What needs to be done:
Nothing in the records may be altered, so transcribe them exactly.

The data:
-- Opening Marker --
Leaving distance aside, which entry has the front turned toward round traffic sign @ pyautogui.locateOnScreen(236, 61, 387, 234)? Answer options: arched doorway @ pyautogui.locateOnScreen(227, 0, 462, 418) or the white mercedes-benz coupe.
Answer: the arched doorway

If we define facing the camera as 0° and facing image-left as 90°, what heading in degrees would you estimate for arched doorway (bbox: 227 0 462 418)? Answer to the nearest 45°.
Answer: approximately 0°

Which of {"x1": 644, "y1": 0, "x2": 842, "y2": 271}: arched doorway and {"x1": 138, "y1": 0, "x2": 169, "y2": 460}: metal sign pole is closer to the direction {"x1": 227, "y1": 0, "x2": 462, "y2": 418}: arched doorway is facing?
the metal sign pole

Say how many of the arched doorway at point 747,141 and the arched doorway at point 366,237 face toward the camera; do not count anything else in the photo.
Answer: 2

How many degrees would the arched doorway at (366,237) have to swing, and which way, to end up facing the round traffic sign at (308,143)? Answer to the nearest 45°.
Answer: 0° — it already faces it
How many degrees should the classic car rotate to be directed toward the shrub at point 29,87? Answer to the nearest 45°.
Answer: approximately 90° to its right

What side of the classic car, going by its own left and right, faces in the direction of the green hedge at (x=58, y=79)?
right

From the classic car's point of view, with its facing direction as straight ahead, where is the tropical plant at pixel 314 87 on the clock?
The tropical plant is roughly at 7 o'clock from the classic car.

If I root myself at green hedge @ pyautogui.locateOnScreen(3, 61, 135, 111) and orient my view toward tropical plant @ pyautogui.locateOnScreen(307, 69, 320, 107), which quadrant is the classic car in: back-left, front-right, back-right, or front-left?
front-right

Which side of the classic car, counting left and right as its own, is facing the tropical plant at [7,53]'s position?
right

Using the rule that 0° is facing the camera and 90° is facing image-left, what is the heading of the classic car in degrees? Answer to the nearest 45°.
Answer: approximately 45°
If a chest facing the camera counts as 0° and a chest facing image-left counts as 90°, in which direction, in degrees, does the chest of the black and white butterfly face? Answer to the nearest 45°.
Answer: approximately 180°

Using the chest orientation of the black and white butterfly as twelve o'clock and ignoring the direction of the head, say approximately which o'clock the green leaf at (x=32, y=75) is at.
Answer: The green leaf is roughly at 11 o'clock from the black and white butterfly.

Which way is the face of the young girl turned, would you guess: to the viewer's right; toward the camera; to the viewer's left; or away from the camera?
-- Closing Marker --
Exercise solution:
Leaving distance aside, which entry has the front turned toward round traffic sign @ pyautogui.locateOnScreen(236, 61, 387, 234)? Answer options: arched doorway @ pyautogui.locateOnScreen(227, 0, 462, 418) or the white mercedes-benz coupe.
Answer: the arched doorway

If we define facing the camera as 0° and facing image-left as 90°, what heading in degrees would you estimate for arched doorway (bbox: 227 0 462 418)? Answer to the nearest 45°.
Answer: approximately 0°

Which of {"x1": 644, "y1": 0, "x2": 842, "y2": 271}: arched doorway and {"x1": 138, "y1": 0, "x2": 169, "y2": 460}: metal sign pole is closer to the direction {"x1": 227, "y1": 0, "x2": 462, "y2": 418}: arched doorway is facing?
the metal sign pole

Say how many of the arched doorway at point 747,141 and the arched doorway at point 366,237 face toward the camera; do not count anything else in the photo.
Answer: 2

How many degrees would the arched doorway at (366,237) have to swing, and which way, to end up facing the round traffic sign at (308,143)? Answer to the nearest 45°.
Answer: 0° — it already faces it
How many degrees should the classic car rotate to be directed toward the shrub at point 29,87? Answer to the nearest 45°.
Answer: approximately 90° to its right

What side of the classic car, going by its own left and right, faces in the direction of the green hedge at (x=58, y=79)?
right

From the classic car's point of view, with its facing direction as straight ahead, where is the tropical plant at pixel 314 87 on the clock?
The tropical plant is roughly at 7 o'clock from the classic car.

If I root myself at green hedge @ pyautogui.locateOnScreen(3, 61, 135, 111) and orient my view toward tropical plant @ pyautogui.locateOnScreen(307, 69, 320, 107), which quadrant is the classic car in: back-left, front-right, back-right, or front-left?
front-right

Which side of the classic car, counting left and right as its own, is facing the tropical plant at [7,53]'s position?
right

Using the rule that 0° is facing the camera and 90° is facing image-left, what is the heading of the classic car in degrees? Answer to the nearest 45°.
Answer: approximately 45°
If a chest facing the camera counts as 0° and a chest facing image-left counts as 90°, in which direction, in degrees, does the chest of the black and white butterfly face? Answer to the nearest 45°.
Answer: approximately 180°

Using the chest orientation of the black and white butterfly as twelve o'clock and ignoring the direction of the head, say approximately which o'clock the green leaf at (x=32, y=75) is at.
Answer: The green leaf is roughly at 11 o'clock from the black and white butterfly.

Which way is the face of the young girl turned, would you guess: to the viewer's right; toward the camera; to the viewer's left; or away from the camera?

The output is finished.